Alfred's blind skink
- Conservation status: Data Deficient (IUCN 3.1)

Scientific classification
- Kingdom: Animalia
- Phylum: Chordata
- Class: Reptilia
- Order: Squamata
- Suborder: Dibamia
- Family: Dibamidae
- Genus: Dibamus
- Species: D. alfredi
- Binomial name: Dibamus alfredi Taylor, 1962

= Alfred's blind skink =

- Genus: Dibamus
- Species: alfredi
- Authority: Taylor, 1962
- Conservation status: DD

Species of lizard

Alfred's blind skink (Dibamus alfredi), also known commonly as Alfred's dibamid lizard, Alfred's limbless skink, and Taylor's limbless skink, is a species of blind lizard in the family Dibamidae. The species is endemic to Southeast Asia.

==Related species==
Another species of Dibamus once had been referred to as Alfred's blind skink, but is now a separate species, Dibamus dezwaani.

==Geographic range==
Alfred's blind skink is known with certainty only from Peninsular Thailand.
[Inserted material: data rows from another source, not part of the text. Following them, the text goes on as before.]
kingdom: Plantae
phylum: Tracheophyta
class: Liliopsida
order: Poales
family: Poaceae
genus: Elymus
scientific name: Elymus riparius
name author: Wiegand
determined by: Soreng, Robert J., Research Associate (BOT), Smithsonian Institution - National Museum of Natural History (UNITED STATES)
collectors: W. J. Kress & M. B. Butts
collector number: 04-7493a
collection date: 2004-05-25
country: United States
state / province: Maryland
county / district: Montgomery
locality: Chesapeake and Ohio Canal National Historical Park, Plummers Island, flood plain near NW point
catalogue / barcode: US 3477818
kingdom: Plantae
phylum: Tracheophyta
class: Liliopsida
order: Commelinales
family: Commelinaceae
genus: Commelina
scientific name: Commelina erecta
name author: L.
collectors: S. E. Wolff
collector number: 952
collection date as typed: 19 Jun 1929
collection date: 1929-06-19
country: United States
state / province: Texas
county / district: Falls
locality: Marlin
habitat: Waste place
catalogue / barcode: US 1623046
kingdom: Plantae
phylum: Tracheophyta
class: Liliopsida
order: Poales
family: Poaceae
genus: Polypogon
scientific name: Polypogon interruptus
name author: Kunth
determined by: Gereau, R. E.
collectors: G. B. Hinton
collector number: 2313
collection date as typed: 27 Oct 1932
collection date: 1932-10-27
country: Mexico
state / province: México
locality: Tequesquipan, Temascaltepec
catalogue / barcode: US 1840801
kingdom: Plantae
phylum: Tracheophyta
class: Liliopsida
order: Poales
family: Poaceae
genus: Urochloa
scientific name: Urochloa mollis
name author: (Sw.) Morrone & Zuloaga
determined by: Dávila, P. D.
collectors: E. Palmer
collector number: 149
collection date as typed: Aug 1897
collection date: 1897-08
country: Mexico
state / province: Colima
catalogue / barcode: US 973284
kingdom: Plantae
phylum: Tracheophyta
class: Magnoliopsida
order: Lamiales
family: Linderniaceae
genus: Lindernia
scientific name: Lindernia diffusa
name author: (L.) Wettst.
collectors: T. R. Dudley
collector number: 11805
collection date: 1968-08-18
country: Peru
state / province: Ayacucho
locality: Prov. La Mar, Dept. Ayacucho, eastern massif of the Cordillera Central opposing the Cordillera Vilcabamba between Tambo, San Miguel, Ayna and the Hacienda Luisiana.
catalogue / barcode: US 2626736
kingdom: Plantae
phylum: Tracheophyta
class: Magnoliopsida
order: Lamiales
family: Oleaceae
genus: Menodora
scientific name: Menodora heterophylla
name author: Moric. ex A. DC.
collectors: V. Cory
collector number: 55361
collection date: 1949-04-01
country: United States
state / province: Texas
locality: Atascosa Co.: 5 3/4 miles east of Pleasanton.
Records from Sabah in Malaysian Borneo represent Dibamus vorisi. The Nias (Indonesia) record represents Dibamus dezwaani.

==Habitat==
The preferred natural habitats of D. alfredi are monsoonal evergreen forests and mixed dipterocarp forests, where it lives in humus or leaf litter.

==Reproduction==
D. alfredi is oviparous.

==Naming==
D. alfredi is named after ichthyologist Eric R. Alfred, who was the director of the Raffles Museum in Singapore (1967–1972).